Put the roasted vegetables, garlic and mushrooms in bowls and pass the horseradish sauce and/or aioli separately. Serve with twice baked potatoes or new potatoes and dill and greens, whether a vegetable or salad.

Finish by sprinkling with a green herb, such as tarragon and/or thyme leaves — then bonhomie, baby.

And to all, a good night.

Basic Vinaigrette

February 3, 2009

Vinegar, the son of wine.
~Proverb

Like sandwiches, vinaigrettes always taste better if someone else makes them. So, have a friend or lover whisk up this simple version for you. For use on salads, cold roasted vegetables, even as a marinade for grilled chicken…you name it.

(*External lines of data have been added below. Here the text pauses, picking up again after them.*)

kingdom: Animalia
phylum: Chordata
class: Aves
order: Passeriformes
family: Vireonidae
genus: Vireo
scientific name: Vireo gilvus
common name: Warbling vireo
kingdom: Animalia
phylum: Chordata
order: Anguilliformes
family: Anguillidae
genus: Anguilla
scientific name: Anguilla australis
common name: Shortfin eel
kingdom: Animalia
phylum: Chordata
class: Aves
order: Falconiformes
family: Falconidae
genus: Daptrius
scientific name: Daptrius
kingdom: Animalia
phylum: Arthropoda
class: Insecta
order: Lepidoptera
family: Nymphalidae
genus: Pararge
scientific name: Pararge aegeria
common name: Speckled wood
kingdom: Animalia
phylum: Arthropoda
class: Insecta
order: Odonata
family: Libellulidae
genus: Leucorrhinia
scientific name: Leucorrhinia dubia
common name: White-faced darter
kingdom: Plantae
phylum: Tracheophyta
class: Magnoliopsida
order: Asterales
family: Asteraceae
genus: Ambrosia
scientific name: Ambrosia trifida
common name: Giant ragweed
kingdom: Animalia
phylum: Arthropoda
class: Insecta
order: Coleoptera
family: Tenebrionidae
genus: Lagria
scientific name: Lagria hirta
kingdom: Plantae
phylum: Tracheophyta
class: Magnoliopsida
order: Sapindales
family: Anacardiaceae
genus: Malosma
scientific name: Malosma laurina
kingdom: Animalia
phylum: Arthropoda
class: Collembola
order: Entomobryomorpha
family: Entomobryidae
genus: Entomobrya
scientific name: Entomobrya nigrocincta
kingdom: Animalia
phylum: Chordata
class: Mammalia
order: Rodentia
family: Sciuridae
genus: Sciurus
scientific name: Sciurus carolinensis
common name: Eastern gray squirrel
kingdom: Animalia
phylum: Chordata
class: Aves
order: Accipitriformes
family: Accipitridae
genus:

Some maintain that vinegar was discovered when wine was inadvertently left to sour. This resulting in the first batch of full bodied wine vinegar. The Talmud, a central text of mainstream Judaism, refers to a wicked son of a righteous father as a “vinegar son of wine.” The word vinegar is derived from the French word vinagere, which literally means sour wine.

Given the overt simplicity of the ingredients, good quality vinegars and olive oil are much preferred, even mandated.

BASIC VINAIGRETTE

2 T sherry vinegar
2 T red wine vinegar
2 T French Dijon mustard
Sea salt to taste

1-1 1/2 C extra virgin olive oil

Whisking gently, combine sherry and red wine vinegars, mustard and salt in a bowl. Whisking more vigorously, slowly add olive oil to create an emulsion. Taste for seasoning with a component of the food it will dress, such as a lettuce leaf or vegetable.

Pourboire: to vary, add or replace with any of the following: hazelnut oil, walnut oil, balsamic vinegar, champagne vinegar, citrus, smashed garlic, finely diced shallots, fresh chopped or whole herbs, whisked egg yolk, freshly ground pepper, white pepper, a dash of cayenne pepper…the possibilities are almost endless.

Store in a bottle or cruet in the refrigerator and shake or whisk at serving time.